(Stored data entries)
------------------------

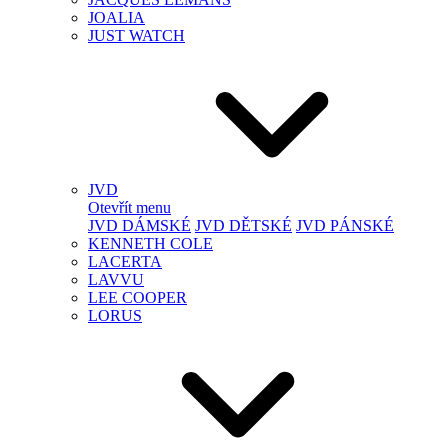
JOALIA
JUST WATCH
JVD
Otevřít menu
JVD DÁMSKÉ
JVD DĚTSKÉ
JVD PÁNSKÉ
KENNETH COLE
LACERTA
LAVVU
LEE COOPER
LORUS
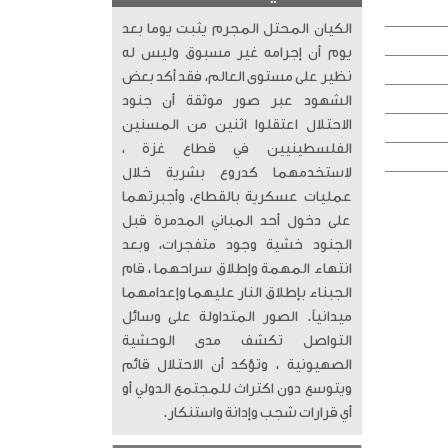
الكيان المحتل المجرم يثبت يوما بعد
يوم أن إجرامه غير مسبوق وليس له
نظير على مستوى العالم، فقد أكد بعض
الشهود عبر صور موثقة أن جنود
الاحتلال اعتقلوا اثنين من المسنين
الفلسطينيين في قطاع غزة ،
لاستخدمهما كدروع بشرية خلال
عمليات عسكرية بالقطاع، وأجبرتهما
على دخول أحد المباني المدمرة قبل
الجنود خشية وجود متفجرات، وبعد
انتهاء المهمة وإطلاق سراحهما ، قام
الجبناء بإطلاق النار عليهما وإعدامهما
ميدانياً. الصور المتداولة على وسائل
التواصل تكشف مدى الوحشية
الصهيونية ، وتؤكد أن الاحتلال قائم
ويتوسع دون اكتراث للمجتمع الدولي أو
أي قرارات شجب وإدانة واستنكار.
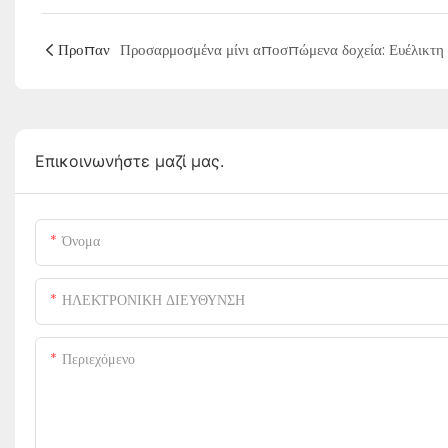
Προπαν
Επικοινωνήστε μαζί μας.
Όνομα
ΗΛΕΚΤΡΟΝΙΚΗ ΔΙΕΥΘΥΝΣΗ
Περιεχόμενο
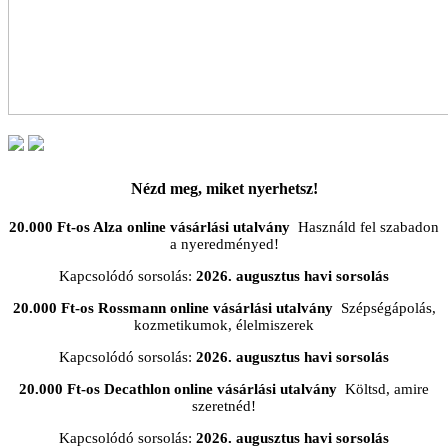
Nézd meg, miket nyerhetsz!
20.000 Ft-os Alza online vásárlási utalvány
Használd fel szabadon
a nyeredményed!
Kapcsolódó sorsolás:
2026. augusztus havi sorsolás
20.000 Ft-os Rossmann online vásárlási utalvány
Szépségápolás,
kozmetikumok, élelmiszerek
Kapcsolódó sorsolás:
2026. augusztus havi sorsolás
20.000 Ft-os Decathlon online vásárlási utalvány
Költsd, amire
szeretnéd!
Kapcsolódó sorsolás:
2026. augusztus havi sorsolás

------------------------

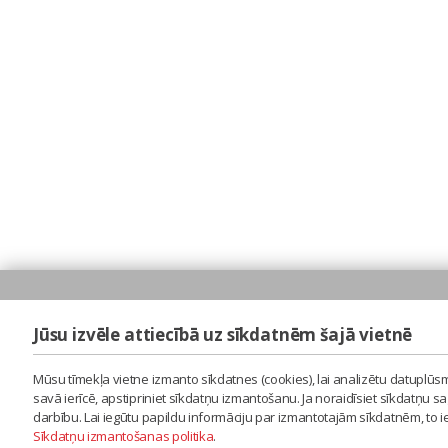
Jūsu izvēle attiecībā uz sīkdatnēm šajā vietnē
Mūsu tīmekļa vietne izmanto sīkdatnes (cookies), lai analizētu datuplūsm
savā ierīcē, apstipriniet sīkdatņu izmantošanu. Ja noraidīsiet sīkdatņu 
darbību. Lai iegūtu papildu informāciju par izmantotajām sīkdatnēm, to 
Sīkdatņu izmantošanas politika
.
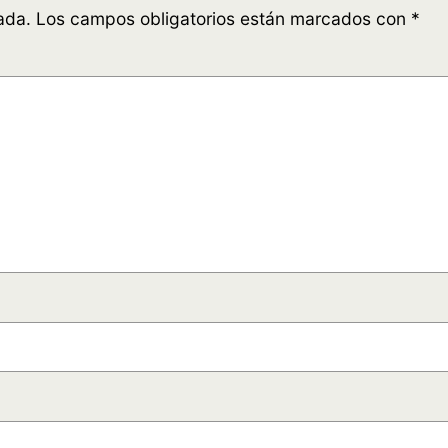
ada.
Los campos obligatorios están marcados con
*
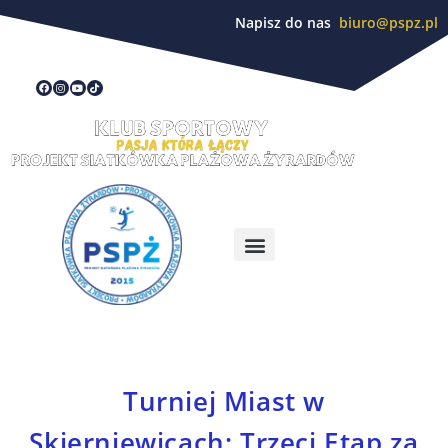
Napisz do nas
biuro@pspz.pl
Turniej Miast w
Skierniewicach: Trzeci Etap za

------------------------

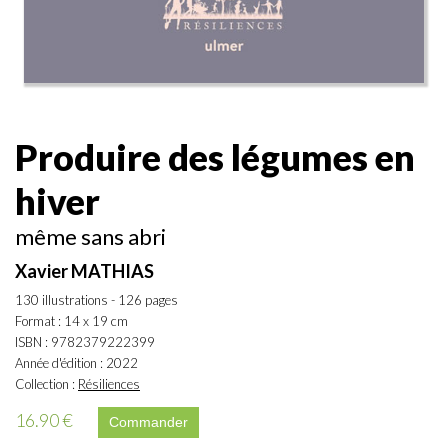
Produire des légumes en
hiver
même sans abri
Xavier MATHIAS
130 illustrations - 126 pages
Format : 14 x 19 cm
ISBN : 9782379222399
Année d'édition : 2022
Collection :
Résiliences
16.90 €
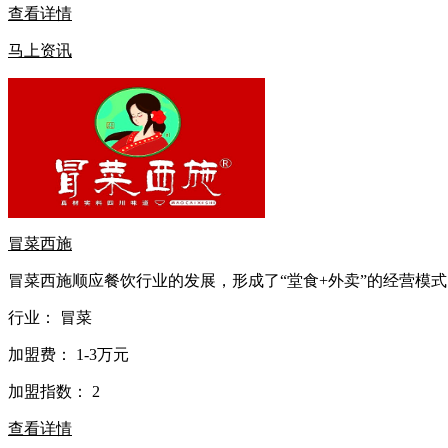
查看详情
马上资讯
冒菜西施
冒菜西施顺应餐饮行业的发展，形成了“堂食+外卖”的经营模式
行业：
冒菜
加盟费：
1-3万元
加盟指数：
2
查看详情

------------------------

§ Assigned task:
Set the pictures aside and retype exactly the lines above from the line with "savā ierīcē, apstipriniet" to the line with "Skierniewicach: Trzeci Etap za", both included, adding no others.

§ Written solution:
savā ierīcē, apstipriniet sīkdatņu izmantošanu. Ja noraidīsiet sīkdatņu 
darbību. Lai iegūtu papildu informāciju par izmantotajām sīkdatnēm, to 
Sīkdatņu izmantošanas politika
.
ada.
Los campos obligatorios están marcados con
*
Napisz do nas
biuro@pspz.pl
Turniej Miast w
Skierniewicach: Trzeci Etap za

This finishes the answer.